* [TASKS TO CARRY OUT]
A: Update the rows from the line that has "Is it true that Tele No is 36% of the pie?" through the last row, swapping "maximum" for "largest" and keeping everything else the same. Leave out the pictures.
B: Take the article on the LAPD's foam baton launchers further, picking up right after its final sentence.

* [SOURCE TEXT]
────────────────

Tuesday, August 21, 2018

FOAM THEM

LAPD investing in new non-lethal tool to subdue belligerent suspects: ‘foam batons’ fired from launchers

By Josh Cain

Los Angeles Daily News
August 17, 2018

After seeing cases in which bean-bag shotguns and stun-guns failed to end confrontations with belligerent suspects, Los Angeles police leaders have begun to invest in a new non-lethal tool that has more firepower and which they believe will be more effective.

Last year, the Los Angeles Police Department bought hundreds of launchers that shoot small “foam batons” after a trial period during which patrol officers tested them.

In July, Chief Michel Moore publicly touted the launchers, which shoot foam batons with enough force to make a suspect fall over in pain. He did so immediately after presenting footage of a police shooting in Van Nuys a month earlier, in which three officers fired 18 handgun rounds at both a knife-wielding man and the woman he was holding hostage. Both died.

One officer had tried to get the suspect to comply by twice firing a bean-bag shotgun. One struck Guillermo Perez, 32, directly in the torso. He deflected the second round with a folding chair.

“The effectiveness of our less-lethal tools allowing officers to avoid the use of deadly force appears to have declined,” Moore told reporters that day.

So the LAPD is trying the launcher, hoping it can help bring down a stubbornly high number of deadly police shootings in the city.

Bean-bag rounds were used 62 to 97 times over the last five years, while officers deployed stun guns from 398 to 577 times.

“Initially we saw a reduction in the number of officer-involved shootings,” Moore said. “And we believe that was a direct result of those added tools.”

────────────────

* [MATERIAL FOR THIS EXERCISE]
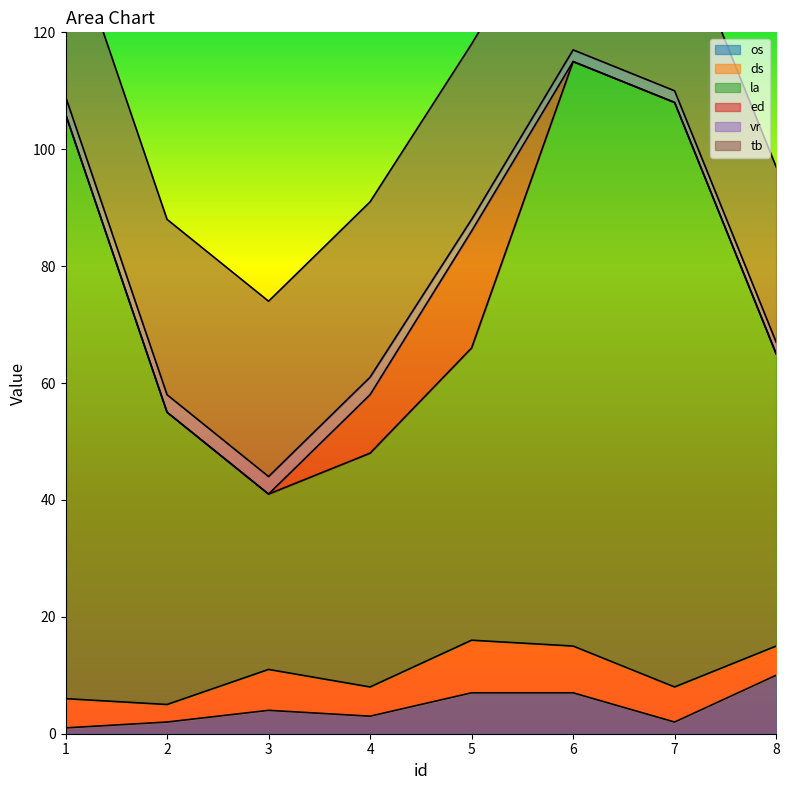

How many data points in ds are less than 6?

4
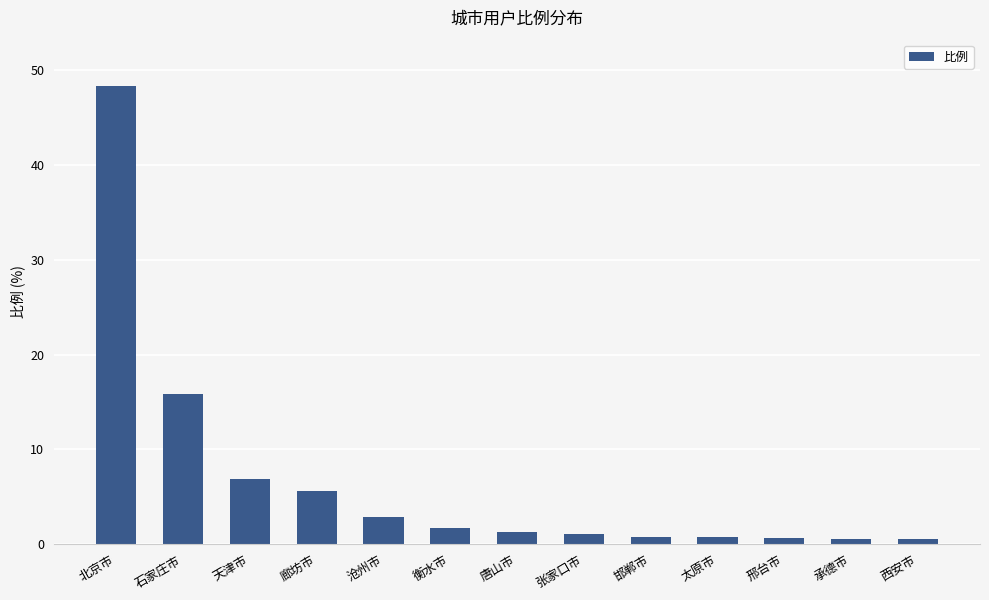

Between 天津市 and 沧州市, which is larger?

天津市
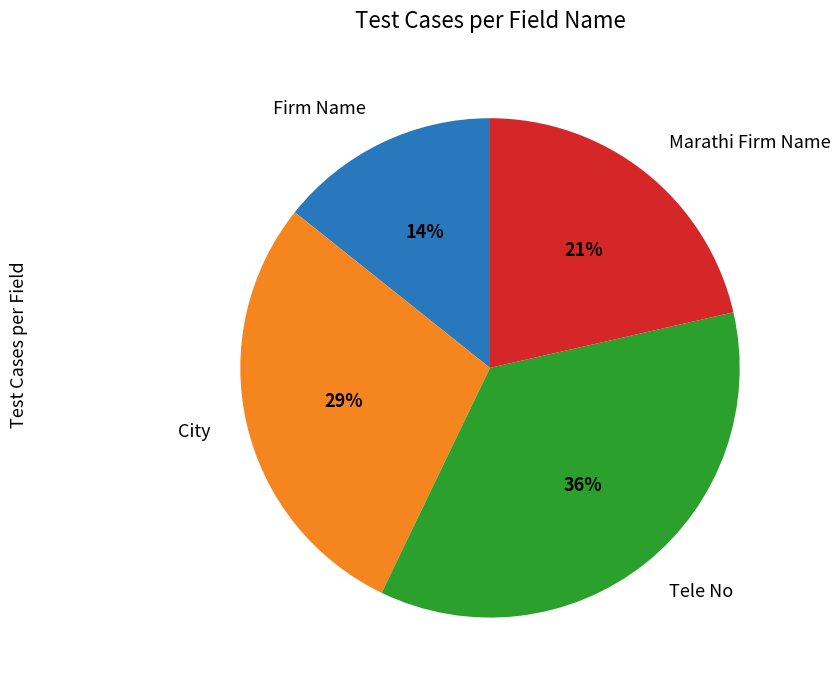

Is it true that Tele No is 36% of the pie?

True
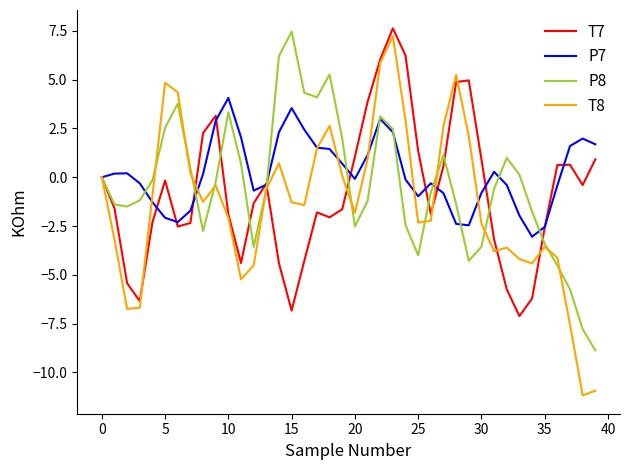

What is the maximum value shown in the chart?

7.6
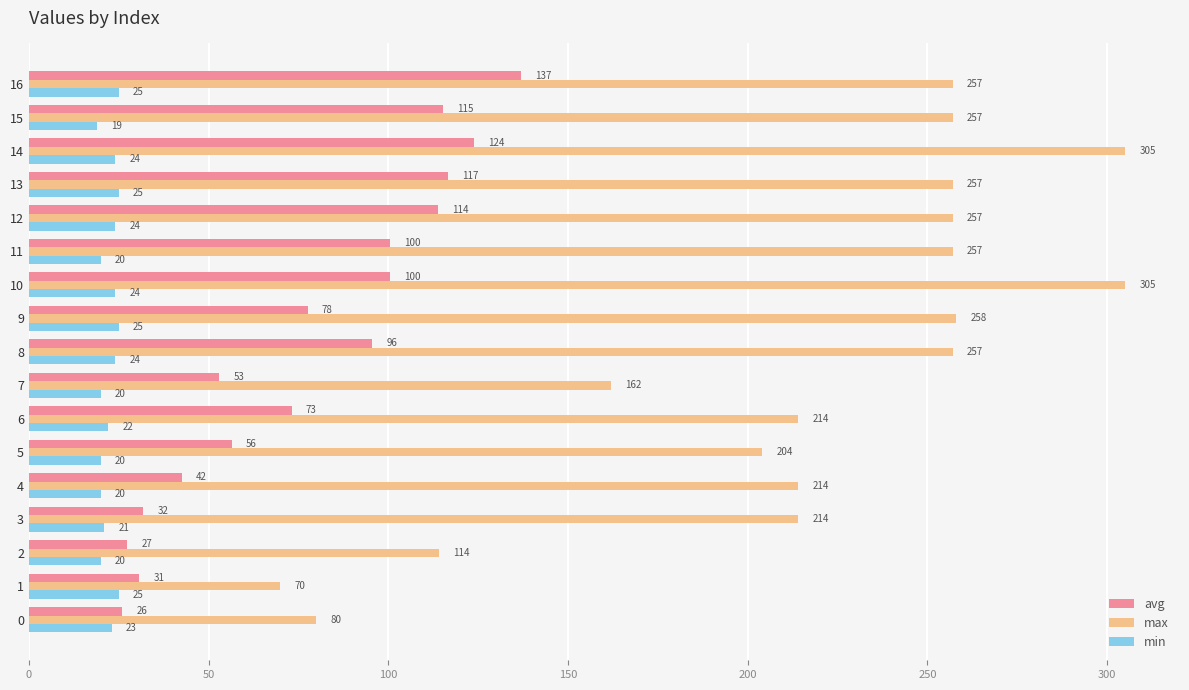

What is the difference between the highest and lowest values at 8?

233.0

────────────────

* [REPLIES]
A:
Is it true that Tele No is 36% of the pie?

True

What is the largest value shown in the chart?

7.6

What is the difference between the highest and lowest values at 8?

233.0

B:
Like other police departments around Southern California, LAPD has found its new “40-millimeter Tactical Single Launcher” to be a significant upgrade in stopping power.

“Like the beanbag round, this foam round strikes the person’s body causing pain, bruising, or other injury, but does not penetrate the skin,” according to an overview of the weapon by the LAPD Office of Inspector General.

Like a grenade launcher in a war movie, the device is cracked open to load a single, spongy, dome-shaped foam round. More of the blue-colored rounds can be stored on the weapon’s stock.

The launcher fires the round at around 325 feet per second — at that velocity, the rounds hit hard enough to be sufficiently painful on impact even from 100 feet away, according to the OIG and the manufacturer’s flyer.

Sgt. Andy Alvarez is an equipment coordinator for the Santa Ana Police Department, which recently bought 87 of the same type of launchers LAPD uses. While Santa Ana police used the launcher for years, since 2016 the department has tried out deploying the weapon to every black-and-white cruiser on patrol.

So far, he’s been impressed with the results.

“It’s going to leave a mark,” he said of being struck by one of the sponge rounds. “From the ones the deployments that I’ve seen, there’s an immediate reaction of doubling over or dropping down to your knees.”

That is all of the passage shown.